Watching the World

▪ A comprehensive study of the health of reef-forming coral species indicates that 32.8 percent of those classified are at “elevated risk of extinction” as a result of climate change or local human interference.​—SCIENCE, U.S.A.

▪ Of the more than 2,000 children with breathing problems examined at a hospital pediatric unit in Athens, Greece, some “65 percent were found to have been exposed to [tobacco] smoke by one or both of their parents.”​—KATHIMERINI—​ENGLISH EDITION, GREECE.

▪ “The soaring price of oil, the increasing cost of living, . . . the shadow of economic recession . . . , and the recurrent natural disasters that highlight our vulnerability: we obviously have no appropriate short- or long-term responses to any of these serious issues.”​—LLUÍS MARIA DE PUIG, PRESIDENT OF THE PARLIAMENTARY ASSEMBLY OF THE COUNCIL OF EUROPE.

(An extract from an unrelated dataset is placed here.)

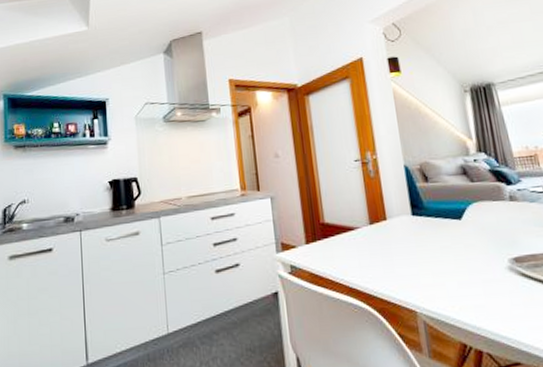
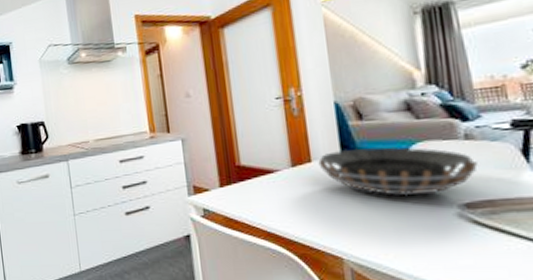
decorative bowl: none [392,207,521,252] -> present [318,147,478,196]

▪ In Poland, 17 percent of the boys and 18 percent of the girls have tried drugs by age 15.​—ŻYCIE WARSZAWY, POLAND.

Conflict Between Lions and Humans

As the human population in Africa increases, wildlife habitat decreases, resulting in “frequent and often violent contact,” says the Cape Town journal Africa Geographic. Lions, in particular, “appear to have identified humans as prey.” In Tanzania, for example, lions have killed at least 70 people each year since 1990. In some cases, reports the journal, lion prides are even “specialising in humans, seizing people from the front porches of huts and tearing through thatched roofs and loose mud walls.”

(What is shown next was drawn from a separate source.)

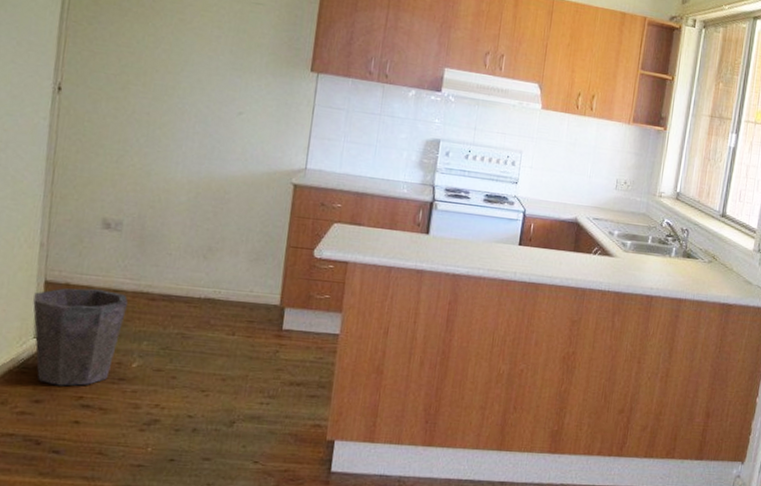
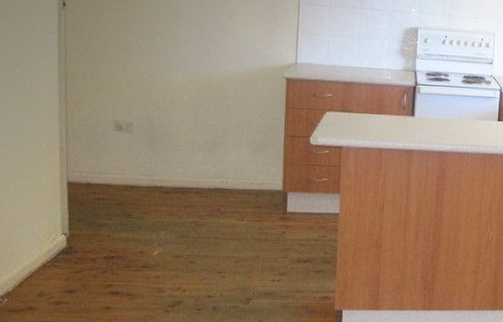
waste bin: present [33,288,129,386] -> none [59,186,145,276]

Ancient Egyptian Granaries Unearthed

University of Chicago archaeologists working in southern Egypt have unearthed seven ancient grain bins, the largest known in that land. Artifacts found nearby enabled archaeologists to date the silos to between 1630 and 1520 B.C.E. If the dating is accurate, the bins existed in the days of Moses. The circular, mud-brick bins, 18 to 21 feet [5.5 to 6.5 m] in diameter and probably at least 25 feet [7.5 m] tall, were part of a local administrative center. The university’s report on the find says that such centers “functioned as places where the agricultural wealth of the Nile valley was mobilized for the state. Grain as currency provided the sinews of power for the phar[ao]hs.” The report added that “because grain was a form of currency, the silos functioned as a bank and a food source.”

Paper as Strong as Iron

Researchers at the Swedish Royal Institute of Technology have developed a method of producing paper from wood cellulose that preserves the natural strength of its fibers. The normal mechanical processing of wood pulp in papermaking damages its tiny cellulose fibers and greatly reduces their strength. But the Swedish team succeeded in breaking down the pulp with enzymes and then gently separating its cellulose fibers in water, using a mechanical beater. When the undamaged fibers are drained, they bond into networks, producing sheets of paper with a yield strength greater than cast iron and almost as great as structural steel.